== Work task ==
Would you find each line in the entries below with the string "Right" and copy it?

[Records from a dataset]

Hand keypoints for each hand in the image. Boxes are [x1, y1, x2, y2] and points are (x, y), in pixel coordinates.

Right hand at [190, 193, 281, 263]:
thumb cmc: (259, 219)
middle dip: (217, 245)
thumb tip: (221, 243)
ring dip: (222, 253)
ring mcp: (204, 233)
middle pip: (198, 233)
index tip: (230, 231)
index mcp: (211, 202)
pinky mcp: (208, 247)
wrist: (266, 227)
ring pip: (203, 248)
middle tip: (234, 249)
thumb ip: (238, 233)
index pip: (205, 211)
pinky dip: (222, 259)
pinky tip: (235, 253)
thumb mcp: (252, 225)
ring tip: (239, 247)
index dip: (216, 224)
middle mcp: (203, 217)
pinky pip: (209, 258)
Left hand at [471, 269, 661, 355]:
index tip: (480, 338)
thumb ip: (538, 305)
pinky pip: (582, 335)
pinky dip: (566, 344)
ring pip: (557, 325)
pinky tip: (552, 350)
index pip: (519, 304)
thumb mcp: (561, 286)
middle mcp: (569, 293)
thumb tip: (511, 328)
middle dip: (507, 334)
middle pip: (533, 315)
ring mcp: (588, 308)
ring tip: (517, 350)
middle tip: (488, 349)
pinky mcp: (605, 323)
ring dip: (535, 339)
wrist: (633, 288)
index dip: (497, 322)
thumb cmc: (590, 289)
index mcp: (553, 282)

--

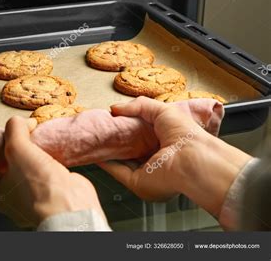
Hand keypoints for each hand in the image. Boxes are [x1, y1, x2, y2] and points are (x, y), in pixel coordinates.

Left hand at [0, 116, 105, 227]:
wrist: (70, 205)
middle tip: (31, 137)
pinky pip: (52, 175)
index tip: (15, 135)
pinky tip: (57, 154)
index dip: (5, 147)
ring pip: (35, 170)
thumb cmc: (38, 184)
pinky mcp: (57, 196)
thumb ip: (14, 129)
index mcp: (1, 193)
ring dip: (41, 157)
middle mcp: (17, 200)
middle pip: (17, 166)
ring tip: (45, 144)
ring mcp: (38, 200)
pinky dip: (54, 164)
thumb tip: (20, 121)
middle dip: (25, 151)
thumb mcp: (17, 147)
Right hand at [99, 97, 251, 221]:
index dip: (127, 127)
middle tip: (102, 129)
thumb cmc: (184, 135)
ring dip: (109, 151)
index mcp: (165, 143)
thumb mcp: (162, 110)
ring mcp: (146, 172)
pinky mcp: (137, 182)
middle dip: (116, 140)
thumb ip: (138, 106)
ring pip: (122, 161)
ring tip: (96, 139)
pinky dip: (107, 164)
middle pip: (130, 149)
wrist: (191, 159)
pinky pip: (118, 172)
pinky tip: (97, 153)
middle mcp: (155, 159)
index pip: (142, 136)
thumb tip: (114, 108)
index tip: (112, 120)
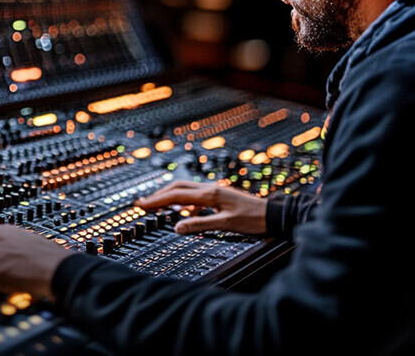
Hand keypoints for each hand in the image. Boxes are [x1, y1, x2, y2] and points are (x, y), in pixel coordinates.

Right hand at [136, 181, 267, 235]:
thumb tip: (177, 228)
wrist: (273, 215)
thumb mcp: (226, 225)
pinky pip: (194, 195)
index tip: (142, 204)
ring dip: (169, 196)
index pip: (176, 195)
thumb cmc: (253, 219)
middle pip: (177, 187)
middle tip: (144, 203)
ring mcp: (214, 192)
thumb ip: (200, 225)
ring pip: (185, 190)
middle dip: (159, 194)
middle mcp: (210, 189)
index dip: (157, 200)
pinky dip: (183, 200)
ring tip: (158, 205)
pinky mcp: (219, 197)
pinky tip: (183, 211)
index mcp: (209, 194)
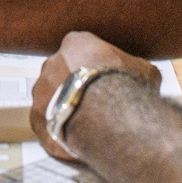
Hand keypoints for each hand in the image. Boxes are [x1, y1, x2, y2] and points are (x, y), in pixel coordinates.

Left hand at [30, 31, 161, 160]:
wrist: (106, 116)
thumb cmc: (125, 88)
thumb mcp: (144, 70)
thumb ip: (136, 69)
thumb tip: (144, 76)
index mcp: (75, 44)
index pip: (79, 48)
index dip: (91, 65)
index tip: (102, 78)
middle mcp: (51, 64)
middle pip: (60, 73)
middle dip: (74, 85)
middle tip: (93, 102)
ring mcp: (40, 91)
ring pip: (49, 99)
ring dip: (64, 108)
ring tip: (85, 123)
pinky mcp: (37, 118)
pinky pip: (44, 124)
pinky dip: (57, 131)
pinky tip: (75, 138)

--

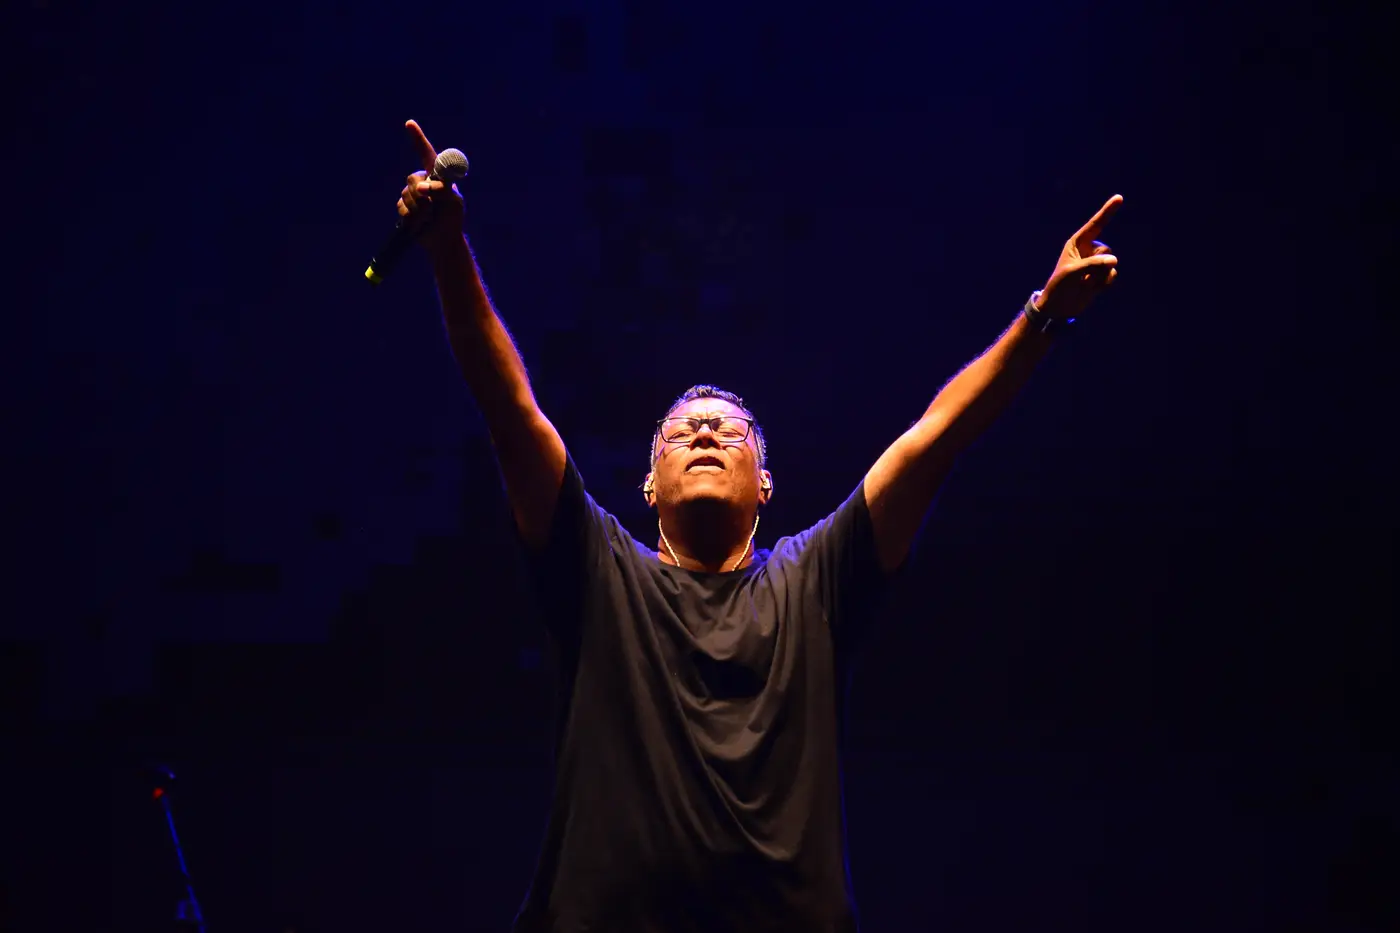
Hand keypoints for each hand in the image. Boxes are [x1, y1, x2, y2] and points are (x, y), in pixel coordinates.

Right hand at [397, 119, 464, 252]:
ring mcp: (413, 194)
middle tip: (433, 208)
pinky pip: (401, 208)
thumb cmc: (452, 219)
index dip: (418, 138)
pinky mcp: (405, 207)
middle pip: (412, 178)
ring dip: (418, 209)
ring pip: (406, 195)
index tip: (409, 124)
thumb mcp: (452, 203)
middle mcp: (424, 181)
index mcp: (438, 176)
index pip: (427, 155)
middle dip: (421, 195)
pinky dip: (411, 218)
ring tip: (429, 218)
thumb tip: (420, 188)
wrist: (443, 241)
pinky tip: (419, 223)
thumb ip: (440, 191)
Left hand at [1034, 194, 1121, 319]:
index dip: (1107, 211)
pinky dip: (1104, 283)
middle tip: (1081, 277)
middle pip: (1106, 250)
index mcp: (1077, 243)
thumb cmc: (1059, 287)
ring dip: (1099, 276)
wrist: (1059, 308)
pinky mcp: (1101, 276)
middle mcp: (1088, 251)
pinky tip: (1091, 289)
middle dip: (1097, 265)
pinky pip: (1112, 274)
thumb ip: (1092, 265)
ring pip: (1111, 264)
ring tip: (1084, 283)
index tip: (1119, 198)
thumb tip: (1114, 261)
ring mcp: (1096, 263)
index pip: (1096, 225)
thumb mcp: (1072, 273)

== Result ==
Right hand at [190, 193, 281, 263]:
Right hand at [99, 97, 251, 221]:
Right hand at [136, 181, 267, 235]:
Right hand at [397, 119, 464, 252]:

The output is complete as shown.